Dwayne Williams is the President and CEO of Twelfth Street, and he described what this development will do for Kansas City’s east side.
“The thing that I’m excited the most about is the transformation that’s going to take place, not just here in the 18th and Vine District, which is an absolutely amazing thought, but the transformation that will take place throughout the third district,” Williams said. “This is bigger than just Parade Park. I think anytime you drop $400 million into an area, it gives us an opportunity for Renaissance.”
The plan is to produce nearly 1,100 housing units – 465 are affordable at 30 percent to 60 percent area median income (AMI), 560 workforce 60 percent to 80 percent (AMI) and 60 units for sale.

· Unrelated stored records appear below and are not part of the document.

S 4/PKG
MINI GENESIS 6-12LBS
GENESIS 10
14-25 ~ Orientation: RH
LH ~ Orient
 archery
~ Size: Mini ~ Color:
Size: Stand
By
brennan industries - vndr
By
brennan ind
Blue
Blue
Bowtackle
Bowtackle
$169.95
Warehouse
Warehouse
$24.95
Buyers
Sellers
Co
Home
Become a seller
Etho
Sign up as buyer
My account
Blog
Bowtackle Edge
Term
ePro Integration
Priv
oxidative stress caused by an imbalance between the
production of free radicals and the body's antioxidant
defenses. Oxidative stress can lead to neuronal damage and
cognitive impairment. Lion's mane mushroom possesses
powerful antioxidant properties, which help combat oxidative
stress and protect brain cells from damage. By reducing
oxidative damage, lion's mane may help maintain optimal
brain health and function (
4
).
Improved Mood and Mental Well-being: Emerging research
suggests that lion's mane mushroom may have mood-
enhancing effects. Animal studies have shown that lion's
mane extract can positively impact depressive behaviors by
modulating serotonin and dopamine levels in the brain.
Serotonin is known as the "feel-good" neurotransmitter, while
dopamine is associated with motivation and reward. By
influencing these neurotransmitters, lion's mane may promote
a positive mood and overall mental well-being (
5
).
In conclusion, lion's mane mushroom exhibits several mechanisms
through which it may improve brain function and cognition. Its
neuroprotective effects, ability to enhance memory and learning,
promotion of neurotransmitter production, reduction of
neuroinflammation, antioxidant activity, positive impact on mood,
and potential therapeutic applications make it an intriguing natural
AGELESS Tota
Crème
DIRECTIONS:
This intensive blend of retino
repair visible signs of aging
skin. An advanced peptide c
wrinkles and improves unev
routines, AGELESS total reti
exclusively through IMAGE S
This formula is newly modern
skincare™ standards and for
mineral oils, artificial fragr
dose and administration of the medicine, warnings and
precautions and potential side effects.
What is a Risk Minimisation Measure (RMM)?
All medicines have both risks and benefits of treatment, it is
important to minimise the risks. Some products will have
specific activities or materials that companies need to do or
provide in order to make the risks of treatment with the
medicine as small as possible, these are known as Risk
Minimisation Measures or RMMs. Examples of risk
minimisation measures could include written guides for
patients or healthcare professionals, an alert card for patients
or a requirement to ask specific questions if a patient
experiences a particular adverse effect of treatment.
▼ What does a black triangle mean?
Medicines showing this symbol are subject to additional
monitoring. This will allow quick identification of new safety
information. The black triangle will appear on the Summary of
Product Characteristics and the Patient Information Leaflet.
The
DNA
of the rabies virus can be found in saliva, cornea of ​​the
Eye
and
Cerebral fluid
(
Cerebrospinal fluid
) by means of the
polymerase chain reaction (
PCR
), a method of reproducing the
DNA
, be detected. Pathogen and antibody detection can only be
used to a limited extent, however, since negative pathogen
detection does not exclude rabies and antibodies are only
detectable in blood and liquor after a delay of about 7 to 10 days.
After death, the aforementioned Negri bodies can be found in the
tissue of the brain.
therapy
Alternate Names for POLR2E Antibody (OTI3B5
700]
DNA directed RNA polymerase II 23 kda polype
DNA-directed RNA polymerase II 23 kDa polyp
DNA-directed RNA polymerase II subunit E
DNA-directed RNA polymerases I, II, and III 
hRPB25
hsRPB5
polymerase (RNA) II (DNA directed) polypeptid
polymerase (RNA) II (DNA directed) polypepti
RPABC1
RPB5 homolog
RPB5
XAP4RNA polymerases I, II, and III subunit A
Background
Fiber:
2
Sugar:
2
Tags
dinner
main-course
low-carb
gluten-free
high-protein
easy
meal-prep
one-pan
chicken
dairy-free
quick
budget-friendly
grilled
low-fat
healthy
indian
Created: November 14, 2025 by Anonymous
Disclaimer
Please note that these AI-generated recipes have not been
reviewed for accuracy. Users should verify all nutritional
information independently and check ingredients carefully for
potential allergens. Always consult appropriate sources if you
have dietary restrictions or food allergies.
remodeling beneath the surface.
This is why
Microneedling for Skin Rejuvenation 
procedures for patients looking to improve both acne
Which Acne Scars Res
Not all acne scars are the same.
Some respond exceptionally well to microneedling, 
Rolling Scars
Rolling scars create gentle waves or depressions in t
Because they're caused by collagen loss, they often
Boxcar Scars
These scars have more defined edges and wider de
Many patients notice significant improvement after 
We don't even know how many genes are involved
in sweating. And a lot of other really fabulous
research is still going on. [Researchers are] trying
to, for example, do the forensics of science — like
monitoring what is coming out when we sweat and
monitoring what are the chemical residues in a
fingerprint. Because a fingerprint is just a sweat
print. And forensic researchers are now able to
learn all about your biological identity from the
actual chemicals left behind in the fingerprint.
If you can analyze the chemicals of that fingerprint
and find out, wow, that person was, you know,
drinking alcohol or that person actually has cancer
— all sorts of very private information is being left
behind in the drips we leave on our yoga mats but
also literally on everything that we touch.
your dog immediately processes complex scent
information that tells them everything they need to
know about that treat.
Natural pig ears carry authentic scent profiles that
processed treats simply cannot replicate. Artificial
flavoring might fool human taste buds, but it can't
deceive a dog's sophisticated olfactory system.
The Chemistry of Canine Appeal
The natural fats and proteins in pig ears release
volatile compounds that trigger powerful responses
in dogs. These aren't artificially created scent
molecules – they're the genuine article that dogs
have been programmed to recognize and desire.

When you add all of that together, it significantly increases housing from the original 510 townhomes.
Williams aims to have the first phase completed by 2027.
“I think this is the catalyst to start a lot of economic development in this area,” Williams said.
The ownership part of a revitalized Parade Park is significant to Kansas City’s history, according to Alexis Williams, Twelfth Street’s director of operations.
“Parade Park was originally the first black co-op in the United States, and so now we’re trying to bring that sense of community back,” Alexis Williams said. “The whole idea of a co-op is so people could own something, and this was the first thing that a lot of black people owned in Kansas City, so we wanted to bring that piece back, and that’ll be available in the second phase.”





Congressman Emmanuel Cleaver II has played a part in helping with the financing by securing around $15 million in federal dollars. That has also meant the developers have to follow standards set by Housing and Urban Development (HUD) when it comes to relocating families that are currently living in Parade Park.
Kansas City purchased the townhomes around a year ago in a foreclosure sale after living conditions had deteriorated greatly in recent years, and that’s when they brought in Flaherty & Collins and Twelfth Street.
“We got this from HUD, so there are some requirements, and that was relocation,” Alexis Williams said. “We’ve moved people off site – we’ve paid for that, some people even have purchased houses – that was important. But the one thing (they all) get is the first right to return, so not only are we moving them to a better place temporarily, we’re working with other apartments around here, other developers, so we’re kind of spreading the wealth through the community right now as we try to relocate.”